Gufron menyadari bahwa meningkatnya data Covid-19 harus menjadi perhatian serius semua pihak, apalagi di tengah tenaga kesehatan maupun fasilitas kesehatan yang terbatas. Meski demikian, kondisi tersebut semestinya tidak digunakan sebagai dasar untuk mendorong pendekatan koersif dalam penegakan aturan PPKM kepada masyarakat.

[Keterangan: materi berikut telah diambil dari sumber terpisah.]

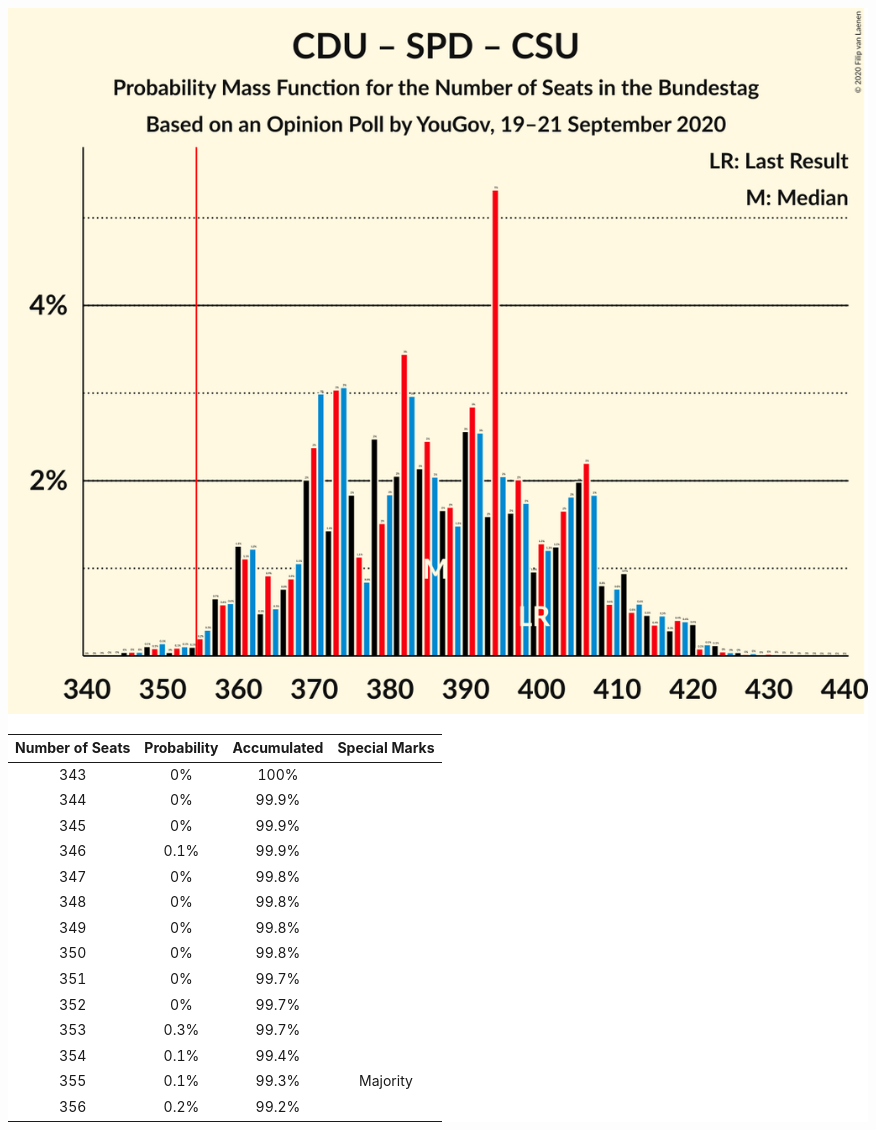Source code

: ![Graph with seats probability mass function not yet produced](2020-09-21-YouGov-coalitions-seats-pmf-cdu–spd–csu.png "Seats Probability Mass Function")

| Number of Seats | Probability | Accumulated | Special Marks |
|:---------------:|:-----------:|:-----------:|:-------------:|
| 343 | 0% | 100% |  |
| 344 | 0% | 99.9% |  |
| 345 | 0% | 99.9% |  |
| 346 | 0.1% | 99.9% |  |
| 347 | 0% | 99.8% |  |
| 348 | 0% | 99.8% |  |
| 349 | 0% | 99.8% |  |
| 350 | 0% | 99.8% |  |
| 351 | 0% | 99.7% |  |
| 352 | 0% | 99.7% |  |
| 353 | 0.3% | 99.7% |  |
| 354 | 0.1% | 99.4% |  |
| 355 | 0.1% | 99.3% | Majority |
| 356 | 0.2% | 99.2% |  |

“Dalam konteks itu, pemerintah dan pemerintah daerah, terutama aparat di lapangan harus memahami bahwa di tengah musibah pandemi Covid-19 rakyat berada dalam posisi yang sulit untuk bertahan hidup terlebih di tengah absennya negara untuk melindungi hak-hak ekonomi masyarakat khususnya masyarakat miskin yang terdampak pandemi dan kebijakan PPKM,” ujar Gufron.

Beri bantuan ekonomi

Gufron mengatakan pihaknya mendesak pemerintah dan pemerintah daerah harus mengedepankan pendekatan persuasif dan humanis dalam mendorong masyarakat untuk taat terhadap kebijakan PPKM yang sedang dilaksanakan. Sejalan dengan itu pemerintah juga harus memberikan kompensasi kepada masyarakat terdampak sebagaimana disebutkan Pasal 55 Ayat 1 UU No 6 Tahun 2018 tentang Kekarantinaan Kesehatan.

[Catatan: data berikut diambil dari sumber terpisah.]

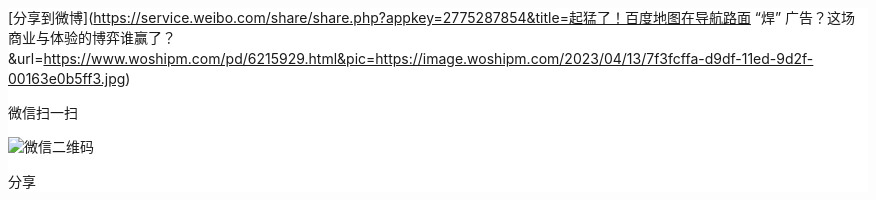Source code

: [分享到微博](https://service.weibo.com/share/share.php?appkey=2775287854&title=起猛了！百度地图在导航路面 “焊” 广告？这场商业与体验的博弈谁赢了？&url=https://www.woshipm.com/pd/6215929.html&pic=https://image.woshipm.com/2023/04/13/7f3fcffa-d9df-11ed-9d2f-00163e0b5ff3.jpg)

微信扫一扫

![微信二维码](https://api.pwmqr.com/qrcode/create/?url=https://www.woshipm.com/pd/6215929.html)

分享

“Adalah ironis apabila pemerintah memaksa masyarakat untuk taat terhadap kebijakan PPKM tanpa adanya bantuan yang memadai bagi kebutuhan pokok masyarakat tersebut. Pada satu sisi masyarakat diminta untuk menghentikan seluruh aktivitas ekonomi dan berdiam diri di dalam rumah masing-masing tetapi negara justru melepaskan tanggung jawab dalam memenuhi kebutuhan pokoknya,” ujarnya.